Couldn’t have said it better myself

Living in Perth, you really have to wonder about some of the people here. Do they have a warped sense of humour, or are they just incredibly thick? I’m talking number plates, and some of stupid things people choose to have stuck on the front of their cars. I’ve already listed some of the more ‘interesting’ plates that I’ve seen before, but below are a couple that really stood out from the crowd.

The first car I saw in the shopping centre yesterday, when it drove into the car park at a speed only acceptable on the German Autobahn or a race track. Once the lives of passing shoppers had been suitably put at risk, the driver screeched into the disabled bay /taxi rank right in front of the entrance, climbed out of the car and lolloped inside.

I use the word lollop, because for all extent and purposes he had the definite whiff of Neanderthal about him – no shoes, skanky feet, clothes that even the homeless would turn down. His tattoos encircled every limb, his hair was matted and greasy enough to fry a dozen eggs and he had, what could only be described, as the remains of dead rat hanging down his back. Basically he looked like something you might see painted on a cave wall, with a club in one hand and a dead animal in the other.

As he disappeared off to buy whatever it is that modern-day cavemen buy, several words did immediately sprung to mind – but I needn’t have bothered forming my own opinion. With his carefully chosen number plate, he’d already gone to the trouble of describing himself. How thoughtful and spot on. Maybe he was more articulate than first thought.

I didn’t actually see the driver of the second car, but I’m guessing they share many of the same qualities as the first driver.


In case you’re unfamiliar with the word ‘feral’, it’s one that seems to be widely used here to describe a certain sort of person. The following description is from, and I couldn’t have put it better (or more colourfully) myself.

An individual who usually lives in a housing trust neighbourhood who loves wearing flannel shirts, tight faded jeans, tracksuits (usually FUBU, EMINEM, etc branded). Usually has a pack of smokes tucked under the shoulder of their knitted jumper/wifebeater, and one behind the ear for ‘ron.
Commonly spotted at shopping malls and fast food outlets and especially Centrelink which is their sole source of income with the exception of drug dealing/manufacture/growing/selling stolen goods. Known to swear a lot and are frequently found not wearing shoes, much like their offspring who are usually dirty looking with snot running from their noses.

“What the **** are you looking at ****?” said the feral female with no shoes with a major muffin top over her 4 sizes too small mini skirt and no bra.“Nothing” replied the man walking by and minding his business.

“Well do ya wanna root? If I have another kid I can start me own footy team and Centrelink will fund it!” Asks the feral skank who can be smelled from 20 metres away.

“No thanks. I’d rather have sex with a garden mulcher. It’s much safer than your diseased, stinky p****” Replies the man about to be robbed by the group of male ferals waiting for him around the corner.

So that said, would you seriously want this word on your car?!

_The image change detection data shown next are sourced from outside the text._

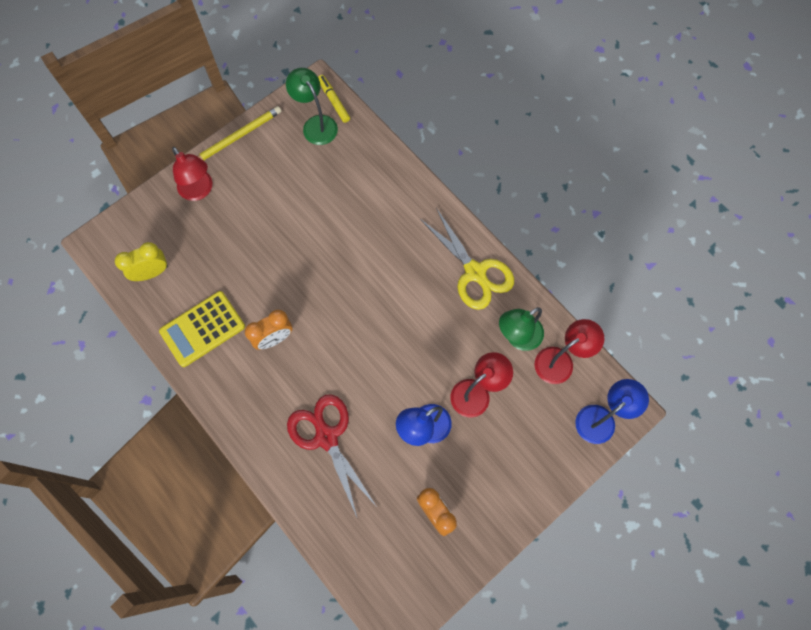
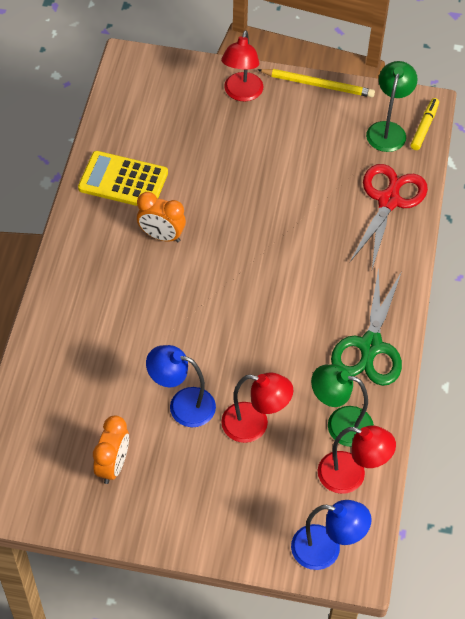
camera: 50 degrees right, 15 degrees down
yellow clock [115,242,168,281] -> none
red scissors [287,394,377,517] -> red scissors moved to [350,164,428,269]
yellow scissors [420,208,514,310] -> green scissors [331,267,402,386]

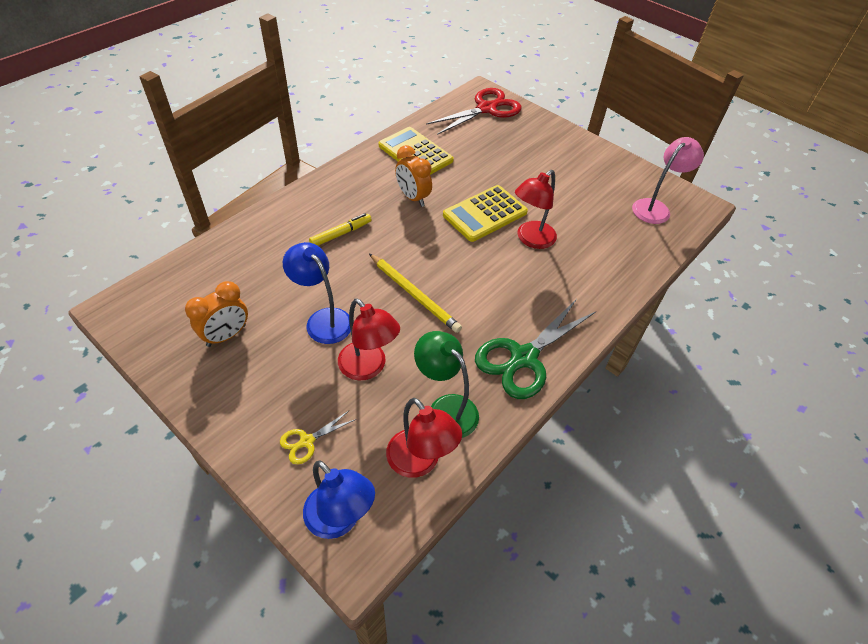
camera: 30 degrees right, 5 degrees down
red lamp [221,30,263,102] -> red lamp moved to [515,170,557,249]
yellow pencil [258,69,375,97] -> yellow pencil moved to [369,253,462,333]
red scissors [350,164,428,269] -> red scissors moved to [426,88,522,135]
green lamp [366,61,418,152] -> pink lamp [632,137,704,224]
yellow marker [411,98,439,150] -> yellow marker moved to [309,213,372,246]
none -> yellow scissors [280,410,356,464]
none -> yellow calculator [443,185,528,242]

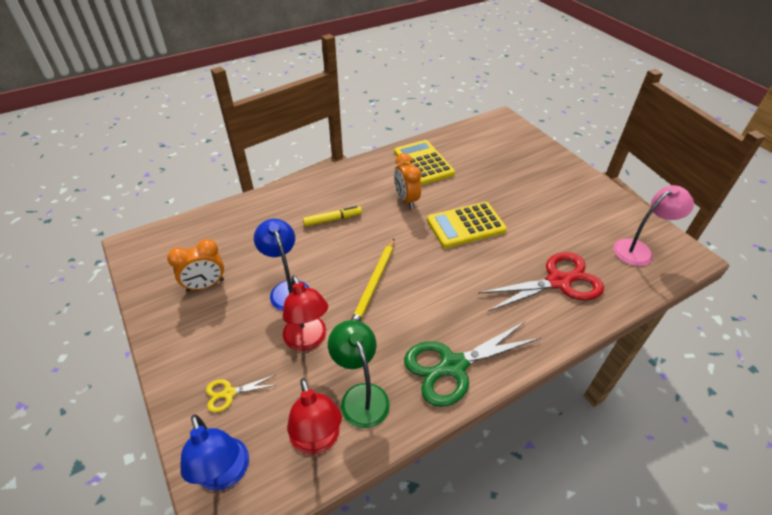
camera: 20 degrees right, 5 degrees down
yellow pencil [369,253,462,333] -> yellow pencil turned 45 degrees clockwise [351,239,394,321]
red scissors [426,88,522,135] -> red scissors moved to [478,252,604,311]
red lamp [515,170,557,249] -> none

4 thoughts on “Couldn’t have said it better myself

  1. Rachel, you have hit the nail on the head again. I now realise I am not the only one who has these thoughts about some of the inhabitants of Perth. I do think I am starting to become immune to it though as I didn’t even blink when my husband told me about a recent trip into Subway where he was customer number 7 and the only one wearing shoes.

  2. One of the worst is when females insist on declaring themselves to be bitches. “This bitch rules”, “You say I’m a bitch like it’s a bad thing”, etc. I see those proudly displayed on cars all the time.